## Passage

__________

Agnes Thatcher Lake: A Life of Performance and Tragedy

In this installment of ‘Profiles in History,’ we meet a famous circus equestrienne who became even more famous for her ill-fated marriages.
Agnes Thatcher Lake: A Life of Performance and Tragedy
Circus performer and owner, Agnes Thatcher Lake. (Public Domain)
Dustin Bass
3/30/2024
Updated:
4/2/2024
0:00
Agnes Louise Mersman possessed an affinity and gift for horseback riding, and became one of America’s most famous equestriennes. She performed for some of America’s most famous circuses and later successfully ran her own. Her fame reached its pinnacle for one of the most famous murders in American history.

A New Country

Early 19th-century France was a country of political and social instability thanks to the ongoing power struggle between the Monarchist and Republican factions. Shortly after the July Revolution of 1830, in which Charles X abdicated the throne, Frederick Mersman came to America with his 4-year-old daughter, Agnes Louise Mersman (1826–1907). His wife, Anna, had died only a few months prior.

__________

## Record excerpts

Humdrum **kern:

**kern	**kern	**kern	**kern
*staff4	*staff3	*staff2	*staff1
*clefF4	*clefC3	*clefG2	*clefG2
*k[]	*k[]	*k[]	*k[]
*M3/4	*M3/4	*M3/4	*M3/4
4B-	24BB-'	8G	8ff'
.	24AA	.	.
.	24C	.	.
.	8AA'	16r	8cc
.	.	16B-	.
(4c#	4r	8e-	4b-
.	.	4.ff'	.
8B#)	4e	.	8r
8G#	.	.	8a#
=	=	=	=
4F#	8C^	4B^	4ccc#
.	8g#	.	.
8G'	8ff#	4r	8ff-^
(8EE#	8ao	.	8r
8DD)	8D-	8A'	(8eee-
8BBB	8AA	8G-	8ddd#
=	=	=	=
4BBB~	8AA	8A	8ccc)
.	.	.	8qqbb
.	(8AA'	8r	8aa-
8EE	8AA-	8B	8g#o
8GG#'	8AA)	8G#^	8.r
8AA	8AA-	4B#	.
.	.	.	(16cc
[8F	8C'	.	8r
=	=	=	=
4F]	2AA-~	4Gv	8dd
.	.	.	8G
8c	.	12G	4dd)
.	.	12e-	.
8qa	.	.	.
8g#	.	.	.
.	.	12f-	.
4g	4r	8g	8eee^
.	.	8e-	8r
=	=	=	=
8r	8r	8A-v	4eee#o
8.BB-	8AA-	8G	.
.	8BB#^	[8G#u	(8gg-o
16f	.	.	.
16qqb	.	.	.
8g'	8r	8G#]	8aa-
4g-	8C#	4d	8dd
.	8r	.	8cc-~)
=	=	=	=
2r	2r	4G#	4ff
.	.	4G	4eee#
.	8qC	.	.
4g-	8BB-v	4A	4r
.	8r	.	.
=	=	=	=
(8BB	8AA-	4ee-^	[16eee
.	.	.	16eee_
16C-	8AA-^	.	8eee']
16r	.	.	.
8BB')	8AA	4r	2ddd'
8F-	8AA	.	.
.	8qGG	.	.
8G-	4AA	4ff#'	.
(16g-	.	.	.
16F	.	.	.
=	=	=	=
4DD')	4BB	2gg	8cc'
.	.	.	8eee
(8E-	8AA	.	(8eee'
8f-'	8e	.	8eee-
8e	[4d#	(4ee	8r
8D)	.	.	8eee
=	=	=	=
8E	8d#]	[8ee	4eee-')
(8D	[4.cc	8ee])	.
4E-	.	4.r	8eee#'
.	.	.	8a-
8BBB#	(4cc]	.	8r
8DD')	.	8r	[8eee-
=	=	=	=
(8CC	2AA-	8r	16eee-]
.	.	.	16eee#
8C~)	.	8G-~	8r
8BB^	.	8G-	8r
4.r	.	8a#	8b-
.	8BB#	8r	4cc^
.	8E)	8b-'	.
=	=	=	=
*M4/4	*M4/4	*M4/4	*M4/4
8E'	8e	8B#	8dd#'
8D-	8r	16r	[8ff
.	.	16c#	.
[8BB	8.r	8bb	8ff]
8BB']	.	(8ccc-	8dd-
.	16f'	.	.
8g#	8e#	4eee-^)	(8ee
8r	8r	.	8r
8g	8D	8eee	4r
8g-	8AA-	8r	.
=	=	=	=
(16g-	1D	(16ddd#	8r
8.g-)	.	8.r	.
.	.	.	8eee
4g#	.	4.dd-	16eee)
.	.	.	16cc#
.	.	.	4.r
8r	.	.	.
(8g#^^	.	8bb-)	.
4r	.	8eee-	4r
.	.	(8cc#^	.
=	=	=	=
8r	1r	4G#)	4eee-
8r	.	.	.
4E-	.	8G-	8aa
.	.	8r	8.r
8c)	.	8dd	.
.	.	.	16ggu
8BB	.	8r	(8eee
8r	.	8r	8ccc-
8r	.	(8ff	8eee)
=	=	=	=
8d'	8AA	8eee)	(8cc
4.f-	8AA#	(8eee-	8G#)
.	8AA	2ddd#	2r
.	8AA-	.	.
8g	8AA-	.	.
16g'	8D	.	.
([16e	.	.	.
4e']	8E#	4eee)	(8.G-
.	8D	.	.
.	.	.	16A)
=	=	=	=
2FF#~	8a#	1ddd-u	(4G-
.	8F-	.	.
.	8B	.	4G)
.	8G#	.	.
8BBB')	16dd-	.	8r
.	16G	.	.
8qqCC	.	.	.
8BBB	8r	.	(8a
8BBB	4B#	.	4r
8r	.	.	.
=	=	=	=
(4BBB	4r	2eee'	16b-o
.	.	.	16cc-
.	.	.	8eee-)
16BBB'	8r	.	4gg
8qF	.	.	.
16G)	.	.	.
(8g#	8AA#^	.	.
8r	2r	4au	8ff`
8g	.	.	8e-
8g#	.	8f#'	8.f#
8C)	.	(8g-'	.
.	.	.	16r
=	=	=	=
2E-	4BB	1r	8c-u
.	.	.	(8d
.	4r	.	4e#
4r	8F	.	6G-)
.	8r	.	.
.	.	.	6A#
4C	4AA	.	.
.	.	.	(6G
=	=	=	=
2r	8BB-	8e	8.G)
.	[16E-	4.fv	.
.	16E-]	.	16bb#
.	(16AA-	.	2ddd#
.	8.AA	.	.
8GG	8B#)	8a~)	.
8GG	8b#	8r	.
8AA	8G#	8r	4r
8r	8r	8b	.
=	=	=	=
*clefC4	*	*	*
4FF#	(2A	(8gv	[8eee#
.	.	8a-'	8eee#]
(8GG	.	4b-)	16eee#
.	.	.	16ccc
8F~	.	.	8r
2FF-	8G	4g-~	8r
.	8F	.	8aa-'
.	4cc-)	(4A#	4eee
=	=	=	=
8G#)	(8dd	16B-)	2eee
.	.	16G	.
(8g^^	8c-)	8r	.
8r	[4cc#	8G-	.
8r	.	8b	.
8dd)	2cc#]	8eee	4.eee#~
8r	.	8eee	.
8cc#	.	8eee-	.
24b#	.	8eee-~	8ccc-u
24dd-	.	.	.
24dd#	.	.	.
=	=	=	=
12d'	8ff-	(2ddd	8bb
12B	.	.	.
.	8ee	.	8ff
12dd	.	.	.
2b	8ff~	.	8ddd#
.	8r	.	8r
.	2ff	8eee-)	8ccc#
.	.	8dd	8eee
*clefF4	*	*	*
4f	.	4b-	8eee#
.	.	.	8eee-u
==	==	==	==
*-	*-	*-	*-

__________

## Problem requirements
In the Agnes Thatcher Lake profile:
1. What is the name of the series this installment belongs to?
2. What did Agnes do after performing for some of America's most famous circuses?
3. What was the name of Agnes's mother?
Use only the Agnes Thatcher Lake profile.

## Answer to this problem
1. Profiles in History
2. She successfully ran her own circus.
3. Anna